South east Asia’s social entrepreneurs should be “free to innovate"
Social entrepreneurs in south east Asia should be free to experiment and innovate before legislation is imposed upon them.
This was the view of some participants in a conference about social enterprise which took place this week in Bangkok, bringing together representatives of the ten ASEAN member states plus the People’s Republic of China, Japan and the Republic of Korea.
Speaking to Pioneers Post as the ASEAN+3 Conference on Social Enterprises drew to a close on Thursday evening, former UK minister Hazel Blears (pictured below), who had addressed the delegates on Wednesday, said one of the key themes was the role of legislation.
“There was an open and challenging debate about the role of legislation,” she said.
Thailand passed a Social Enterprise Promotion Act on 27 February 2019 to define and support the development of social enterprise. Malaysia too has a well-developed definitions and support systems.

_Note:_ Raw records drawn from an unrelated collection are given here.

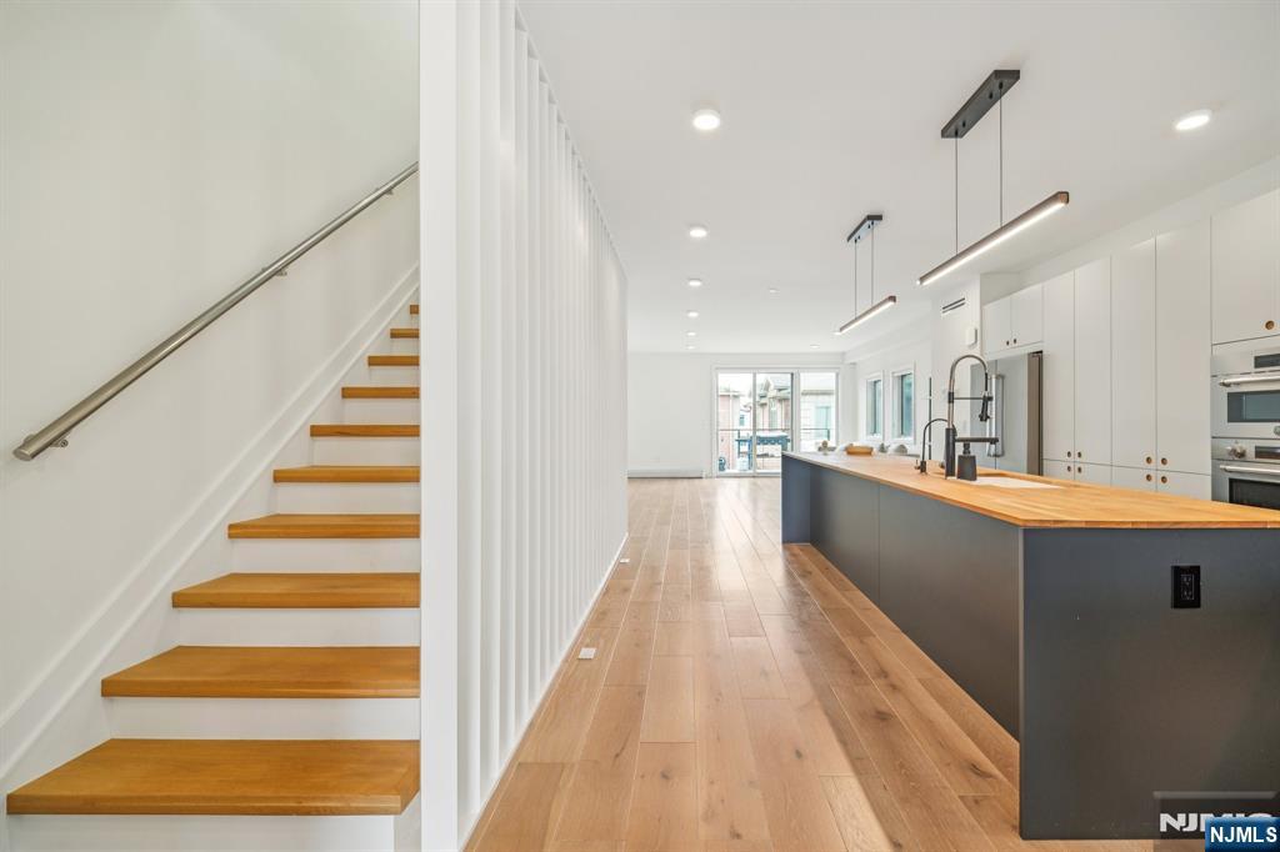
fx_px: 853
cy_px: 426
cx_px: 640
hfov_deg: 73.8
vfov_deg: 53.1
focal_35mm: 24
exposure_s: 1/40
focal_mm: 24
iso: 400
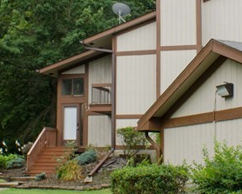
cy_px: 35
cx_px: 136
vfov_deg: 11.7
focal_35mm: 132
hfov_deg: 14.6
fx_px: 946
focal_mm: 24
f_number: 11
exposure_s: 1/125
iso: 160
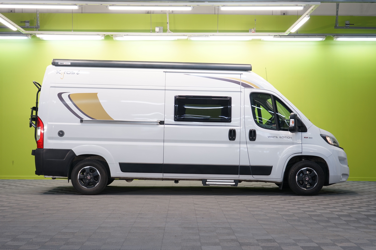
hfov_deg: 37.5
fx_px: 554
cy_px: 125
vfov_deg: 25.5
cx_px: 188
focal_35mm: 53
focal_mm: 53
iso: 320
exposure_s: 1/15
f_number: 5.6
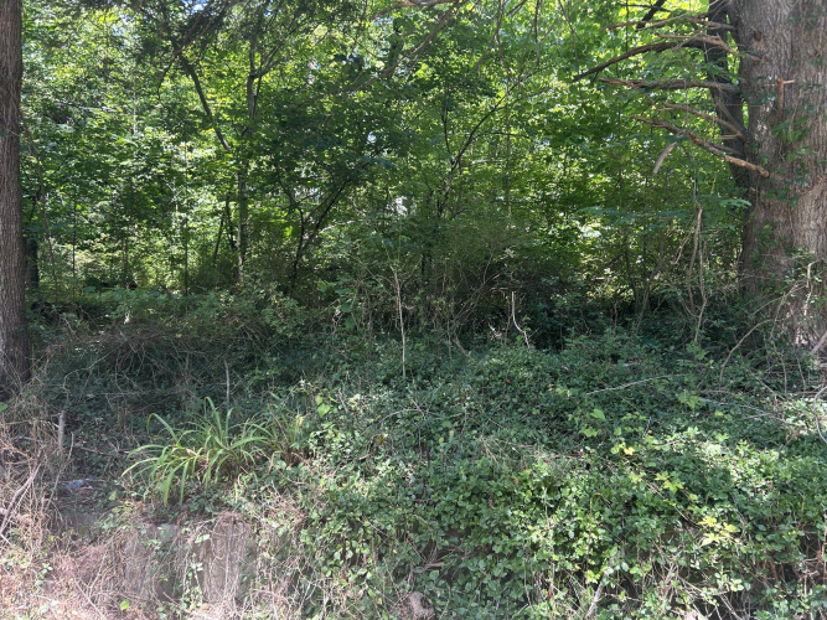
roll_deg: +0.0
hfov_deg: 67.3
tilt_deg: +1.1
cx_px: 414
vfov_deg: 53.0
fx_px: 621
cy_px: 310
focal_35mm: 26
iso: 32
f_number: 1.5
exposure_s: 1/137
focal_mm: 5.7
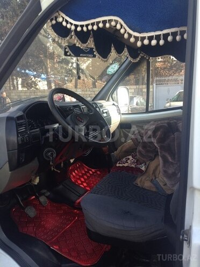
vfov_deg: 55.4
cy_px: 134
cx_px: 100
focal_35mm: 33
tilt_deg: -8.9
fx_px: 254
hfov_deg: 42.9
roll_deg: +1.1
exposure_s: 1/144
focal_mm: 4.12
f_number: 2.4
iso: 50
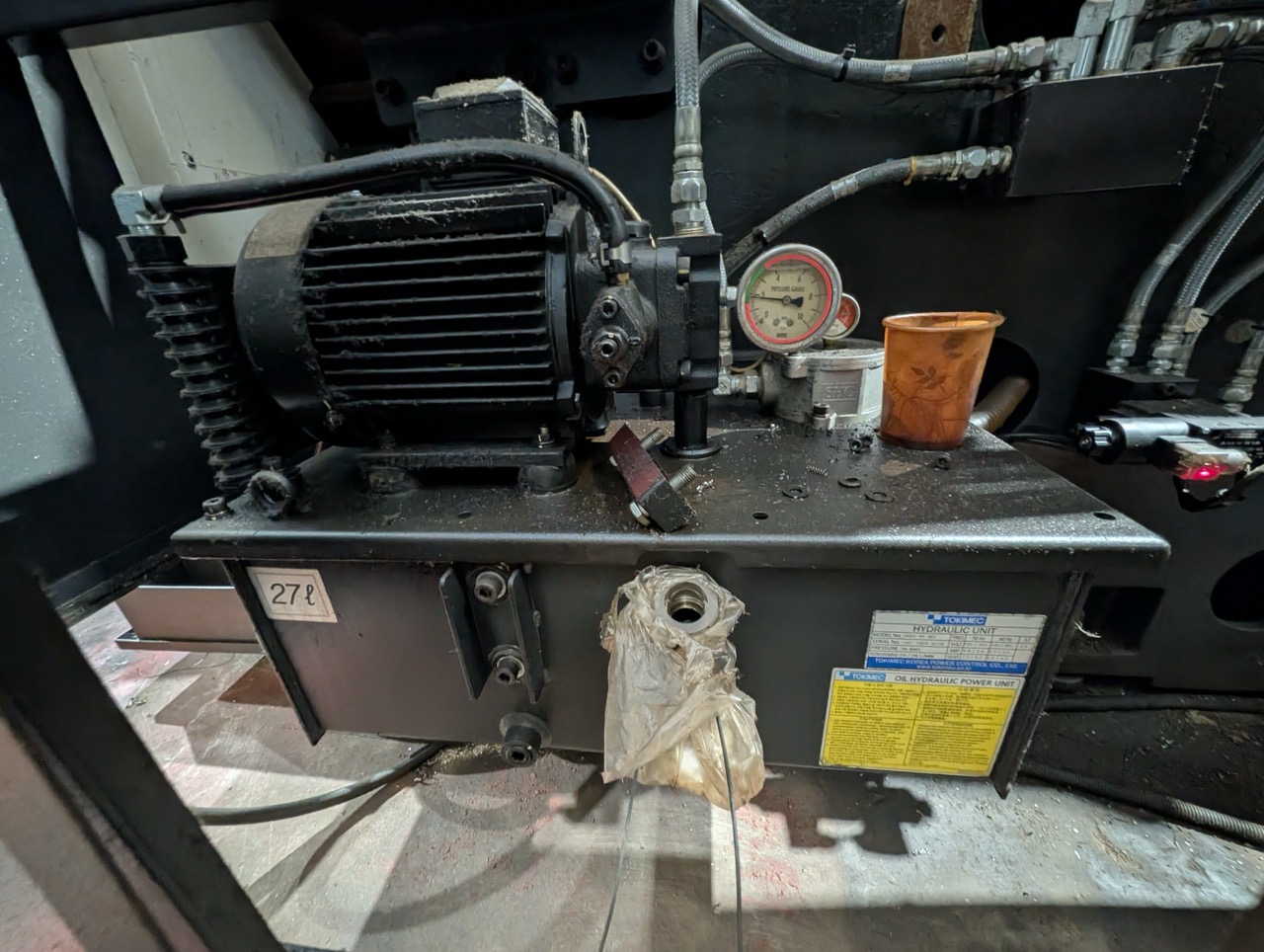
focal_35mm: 12
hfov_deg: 110.5
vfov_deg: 94.6
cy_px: 476
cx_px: 632
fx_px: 439
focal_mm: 2.02
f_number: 1.7
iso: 561
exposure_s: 1/15
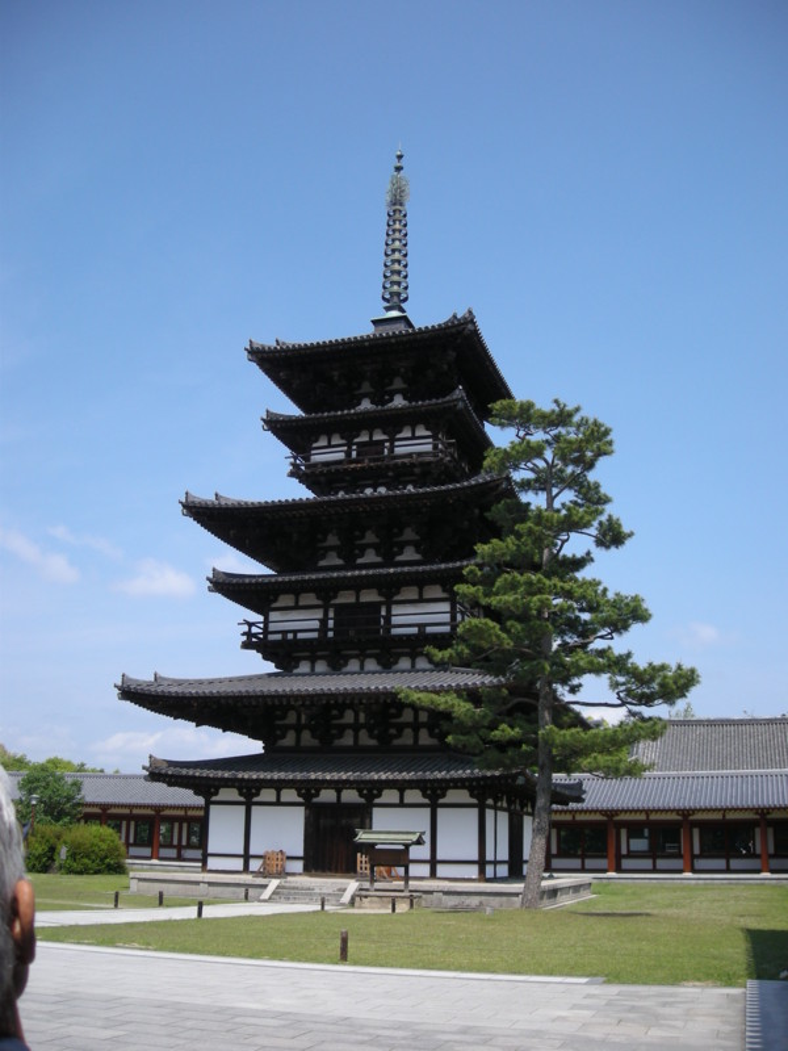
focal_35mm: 35
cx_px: 394
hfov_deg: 40.7
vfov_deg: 52.6
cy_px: 526
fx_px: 1062
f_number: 5.7
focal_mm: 5.7
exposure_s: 1/233
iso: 50
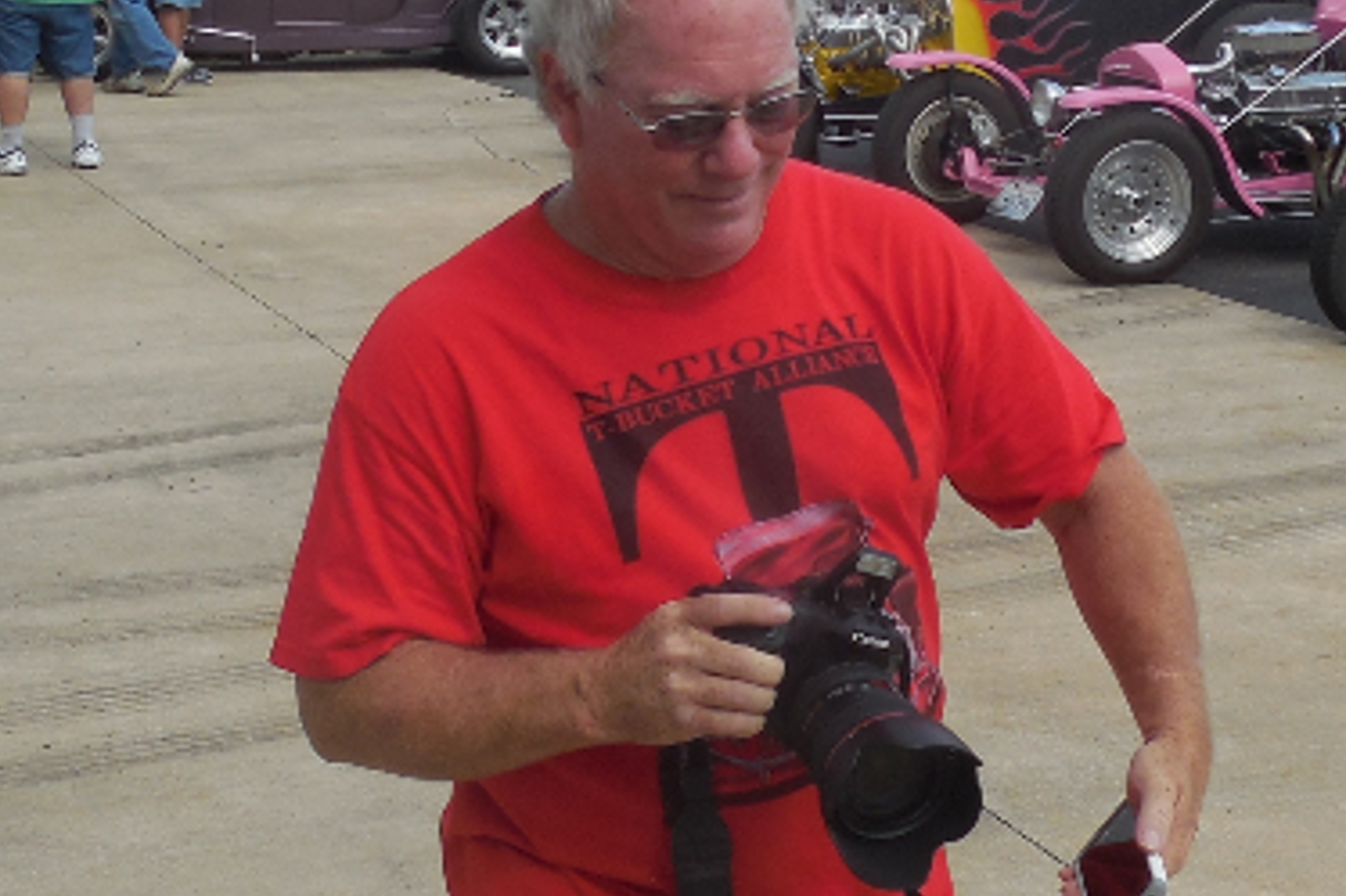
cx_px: 698
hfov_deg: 27.7
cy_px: 331
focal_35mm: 73
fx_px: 2728
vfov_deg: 18.6
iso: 125
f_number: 3.3
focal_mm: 4.5
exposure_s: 1/800
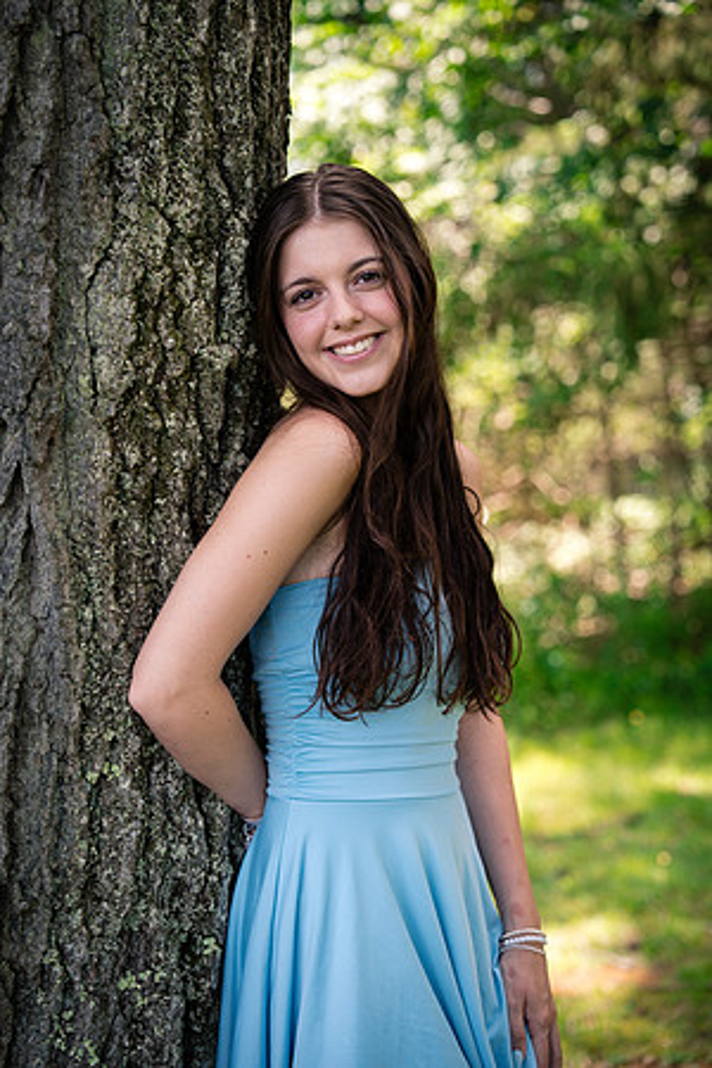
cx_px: 356
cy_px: 534
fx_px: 1869
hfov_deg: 21.6
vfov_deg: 31.9
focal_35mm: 63
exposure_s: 1/250
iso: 125
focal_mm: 63
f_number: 2.8
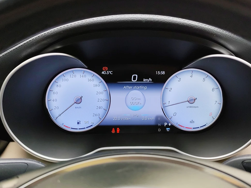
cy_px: 97
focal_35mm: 37
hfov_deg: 50.1
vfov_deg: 38.7
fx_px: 268
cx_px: 134
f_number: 1.65
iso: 80
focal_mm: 6.19
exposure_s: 1/100
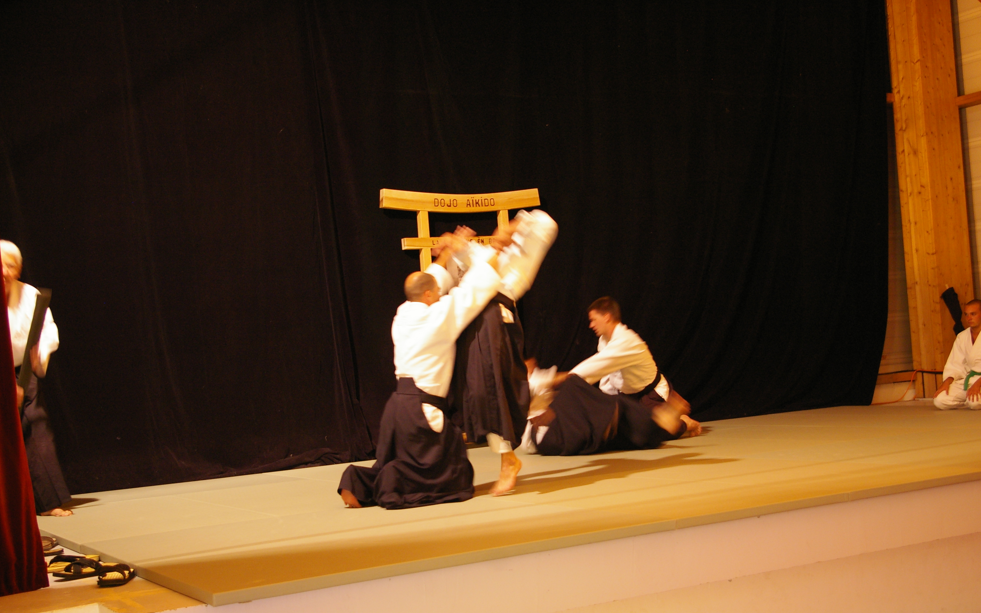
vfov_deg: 25.6
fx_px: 1350
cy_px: 316
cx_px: 491
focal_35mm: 51
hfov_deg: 39.9
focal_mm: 33
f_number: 4
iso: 800
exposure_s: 1/20
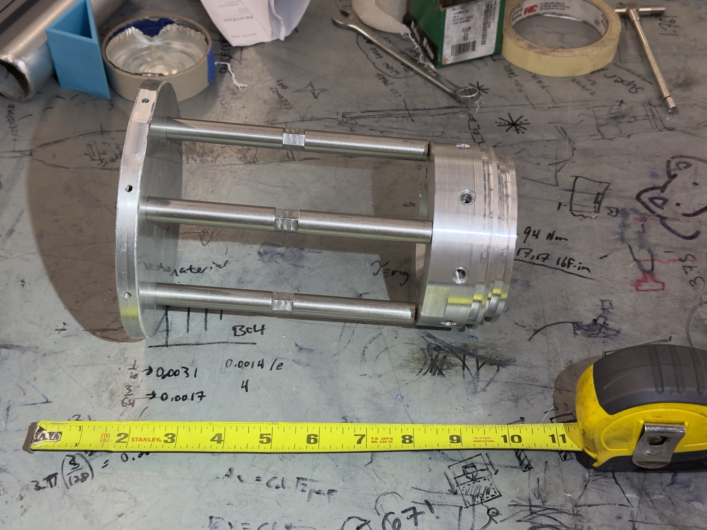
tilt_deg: -45.8
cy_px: 265
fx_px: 980
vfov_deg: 30.3
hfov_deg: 39.7
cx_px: 354
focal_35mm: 48
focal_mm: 6.76
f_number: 1.78
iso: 80
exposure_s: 1/120
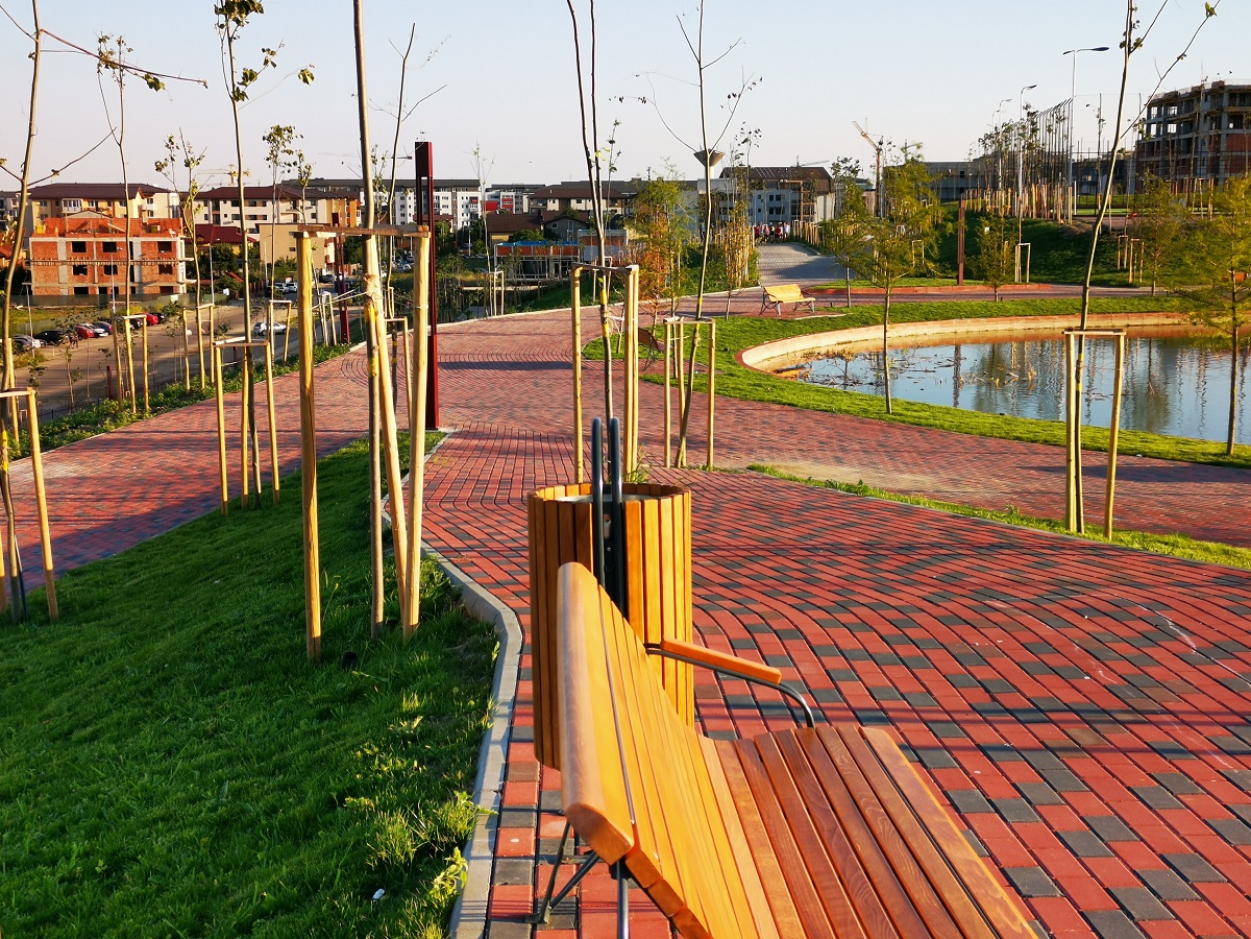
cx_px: 626
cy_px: 470
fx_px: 1590
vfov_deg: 32.9
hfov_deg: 42.9
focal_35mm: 44
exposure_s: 1/734
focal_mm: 5.58
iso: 50
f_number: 1.8
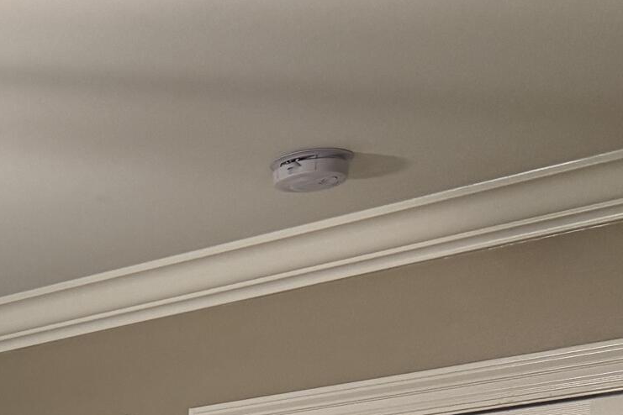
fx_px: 1748
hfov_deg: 17.4
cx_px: -409
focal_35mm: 101
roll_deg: +0.7
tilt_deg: -6.3
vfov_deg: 11.7
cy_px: 915
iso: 250
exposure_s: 1/60
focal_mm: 6.76
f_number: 1.78
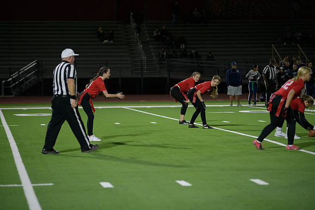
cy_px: 105
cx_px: 158
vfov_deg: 9.5
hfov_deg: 14.2
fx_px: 1269
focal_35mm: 145
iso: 2000
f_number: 2.8
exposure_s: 1/640
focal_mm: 145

However, representatives from some other countries were concerned that legislation could be “too inhibiting”, Blears said.
She pointed out that in the UK, legislation surrounding social enterprises and the co-operative movement had grown organically and that there was flexibility within the system.
“The energy of social enterprise comes from a freedom to experiment and innovate,” she said. “And it’s right not to be too prescriptive.”
She added, however, that regulation would be needed at some point to allow tax incentives, for example. “But it’s good to let 1,000 flowers bloom first”, she said, before a government stepped in.
The energy of social enterprise comes from a freedom to experiment and innovate
Tristan Ace, the British Council’s global social enterprise partnerships and development lead, pointed out that efforts by governments to support social enterprises in south east Asia should be welcomed, and this demonstrated the importance that is being placed on social enterprise as a way to achieve the UN Sustainable Development Goals.
He said: “It is important, however, that any regulation that is introduced does not add extra unnecessary bureaucracy or restrictions and should instead be designed to empower and enable social enterprises to succeed.”
He added: “Social enterprise policy and strategy should be designed in partnership with social entrepreneurs.”
Blears was invited to speak at the conference, which was organised by Thailand’s Ministry of Social Development and Human Security and supported by the United Nations Economic and Social Commission for Asia and the Pacific and the British Council, to give a UK perspective on the development and support of social enterprise.
Blears, who, as the UK’s communities minister led the country’s first Social Enterprise Strategy in 2009, told the conference: “I believe that social enterprises are the most effective way for us to tackle some of the persistent and complex social and economic problems that face our communities and our world.” She is currently chair of the UK Social Investment Business and a member of the UK National Advisory Board for Impact Investing.
Thailand is taking a leading role in pushing forward the development of social enterprise across south east Asia in its role as president of the ASEAN during 2019.
At the opening ceremony of the conference on 6 March, Thailand’s deputy prime minister, Chatchai Sarikulya, highlighted the social problems that were facing countries across the world. He said: “Problem-solving cannot be carried out solely by the government. Civil society and private sector are also encouraged to be involved. Social enterprise is, therefore, considered to be a key mechanism that will involve all parties in problem-solving.”
Thailand’s minister for social development and human security, Anantaporn Kanjanarat, said: “Since social enterprise is deemed as crucial social innovation, minimising and solving social problems in most countries all over the world, this conference is, therefore, valuable to the success of the implementation of social enterprises by all participating countries.”